In an recent interview with JIS News, the Jamaican Minister of State in the Ministry of Education, Youth and Information, Hon. Alando Terrelonge, encouraged people to be more open-minded about learning Spanish. “We are an English speaking country and a patois speaking country as well, but we have to think beyond that. We have to start thinking that we are going to empower more of our young persons by letting them learn a foreign language,” the State Minister said. Jamaica – which is the third largest island in the Caribbean and has a population of 2.8 million people – is centrally located between Spanish-speaking Caribbean countries such as Cuba, the Dominican Republic and Puerto Rico, and Central and South American countries such as Mexico, Colombia and Venezuela. “There are over 500 million persons who speak Spanish in the region, so you can imagine the opportunities for trade, scholarships and work,” the Jamaican Minister explained. “With Spanish, we will empower our young persons and we will increase their marketability within the region.

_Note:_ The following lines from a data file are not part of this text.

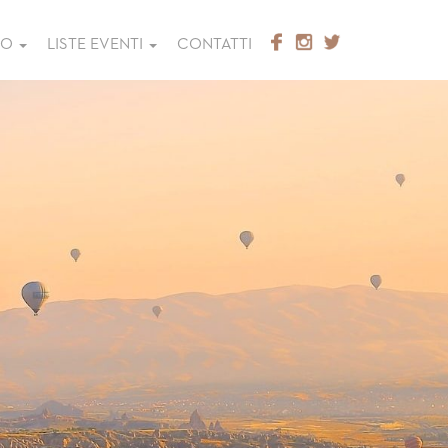
GO
LISTE EVENTI
CONTATTI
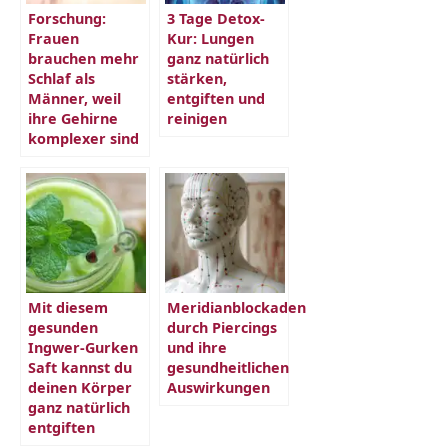
Forschung:
3 Tage Detox-
Frauen
Kur: Lungen
brauchen mehr
ganz natürlich
Schlaf als
stärken,
Männer, weil
entgiften und
ihre Gehirne
reinigen
komplexer sind
Mit diesem
Meridianblockaden
gesunden
durch Piercings
Ingwer-Gurken
und ihre
Saft kannst du
gesundheitlichen
deinen Körper
Auswirkungen
ganz natürlich
entgiften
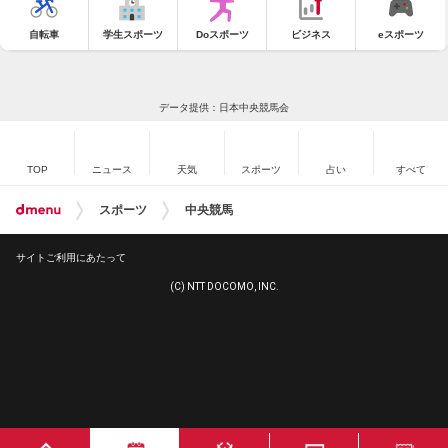
自転車
学生スポーツ
Doスポーツ
ビジネス
eスポーツ
データ提供：日本中央競馬会
TOP
ニュース
天気
スポーツ
占い
すべて
スポーツ
中央競馬
サイトご利用にあたって
(C) NTT DOCOMO, INC.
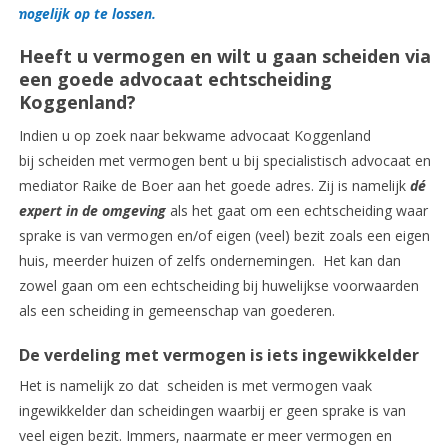
mogelijk op te lossen.
Heeft u vermogen en wilt u gaan scheiden via
een goede advocaat echtscheiding
Koggenland?
Indien u op zoek naar bekwame advocaat Koggenland
bij scheiden met vermogen bent u bij specialistisch advocaat en
mediator Raike de Boer aan het goede adres. Zij is namelijk
dé
expert in de omgeving
als het gaat om een echtscheiding waar
sprake is van vermogen en/of eigen (veel) bezit zoals een eigen
huis, meerder huizen of zelfs ondernemingen. Het kan dan
zowel gaan om een echtscheiding bij huwelijkse voorwaarden
als een scheiding in gemeenschap van goederen.
De verdeling met vermogen is iets ingewikkelder
Het is namelijk zo dat scheiden is met vermogen vaak
ingewikkelder dan scheidingen waarbij er geen sprake is van
veel eigen bezit. Immers, naarmate er meer vermogen en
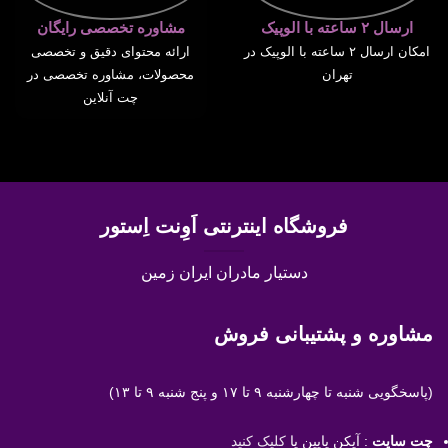
ارسال ۲ ساعته با الوپیک
مشاوره تخصصی رایگان
امکان ارسال ۲ ساعته با الوپیک در
ارائه محتوای دقیق و تخصصی
تهران
محصولات، مشاوره تخصصی در
چت آنلاین
فروشگاه اینترنتی اَوِنت اِستور
دستیار مادران ایران زمین
مشاوره و پشتیبانی فروش
(پاسخگویی
شنبه تا چهارشنبه ۹ تا ۱۷ و پنج شنبه ۹ تا ۱۳)
چت سایت
: آیکن پایین یا
کلیک کنید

English is not the most common language in the region, it is Spanish,” he added.
The Jamaican government is currently in collaborations with the governments of Cuba and Spain to bring more Spanish teachers to the island, as well as resources that would allow more Jamaican students to learn Spanish as a foreign language. “We are also thinking of establishing greater relations with our partners in Mexico and Colombia, to ensure that we get the best of the region and get more teachers here,” Mr. Terrelonge noted.
1,915 km away from Jamaica, in the island of Trinidad and Tobago, the question of whether Trinidadian nationals should start learning Spanish is also becoming an important part of the conversation, especially since thousands of Venezuelans are migrating to this nearby territory. In an open letter to the editors of the Trinidad and Tobago Newsday newspaper, a reader of the paper, identified as GA Marques, advised people in the islands to begin learning Spanish. “They will then find life much easier as they could well end up with their next-door neighbour being Venezuelan,” Marques says on his letter.
According to an article in The Guardian, as of April, 2019, “the Trinidadian government estimated that 40,000 Venezuelans are living in Trinidad, of whom 10,000 have registered as asylum-seekers with the UN refugee agency”. Due to its proximity to Venezuela, it is possible that the Spanish-speaking population in this territory continues to increase considerably in the next few years.
The marketability and work opportunities that learning Spanish represents for Jamaicans, and the multicultural alliances that this language could establish among Trinidadians and Venezuelans, suggests that learning Spanish as a foreign language will become a priority for many people in the English-speaking nations of the Caribbean.